TV Upfront

Pushing for an interview with the pope

Published on .

Neil Cavuto, anchor and managing editor of business news for Fox News Channel, is set to play a large role in News Corp.'s latest venture, Fox News Business Channel. Mr. Cavuto talked to Advertising Age's Claire Atkinson about the upfront as an economic indicator and his views on business stories. Below is an edited transcript.

Is the upfront a major economic indicator or a little bubble out there on its own?

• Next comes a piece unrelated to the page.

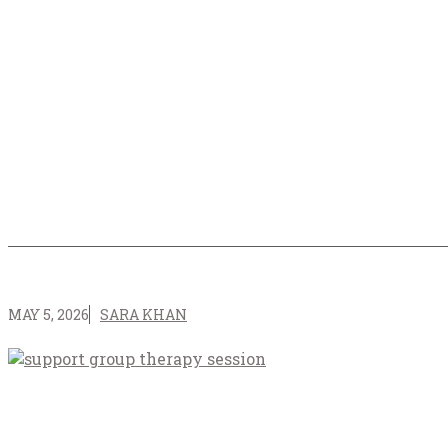
MAY 5, 2026
SARA KHAN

It's a little bubble on its own, but it's a good barometer. Normally, people who put more money on the table are betting that there's going to be [a strong economy], but there is ongoing skittishness about war and oil and rates. I think there'll be some surprises with the upfront. I'm noticing more optimism now; we're seeing more optimism from Dell, Microsoft and Alcoa. They're seeing demand picking up in regions of the world ... when a company puts out more optimistic statements, they don't do that cavalierly.

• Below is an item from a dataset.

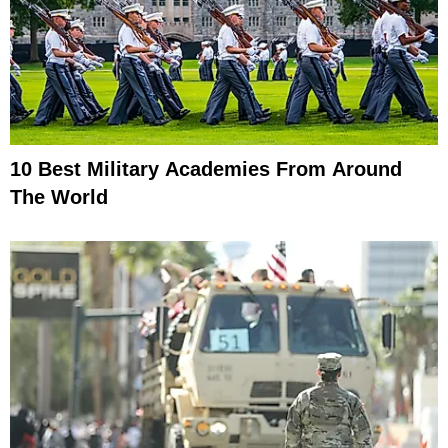
10 Best Military Academies From Around
The World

What's Fox's angle on business news? How do you do it differently?

We tend to look at the whole picture. I'm guilty of being an optimist and being positive because I see good numbers. You predict enough crashes and real estate fallouts, and eventually, like a broken clock, you'll be right.The pessimists have been woefully wrong.

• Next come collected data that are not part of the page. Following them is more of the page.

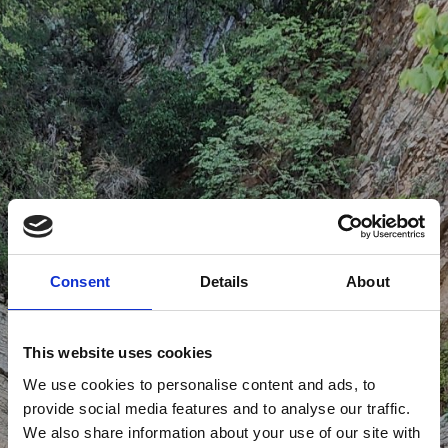
Consent
Details
About
This website uses cookies
We use cookies to personalise content and ads, to
provide social media features and to analyse our traffic.
We also share information about your use of our site with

How is the tone different though?

Economic news has been reported in a very monotone way-if it's about numbers, it's automatically dull. It's assumed you don't have a personality if you're interested in this stuff. ... This stuff jazzes me.

Who is your next big get?

I've been fortunate to talk to every president since Jimmy Carter. I'd love to talk to the pope, that's a tough booking. The pope has so much influence without any army or state leadership.

Have you called him?

Oh yes, we've tried for Pope Benedict, but I'm not holding my breath.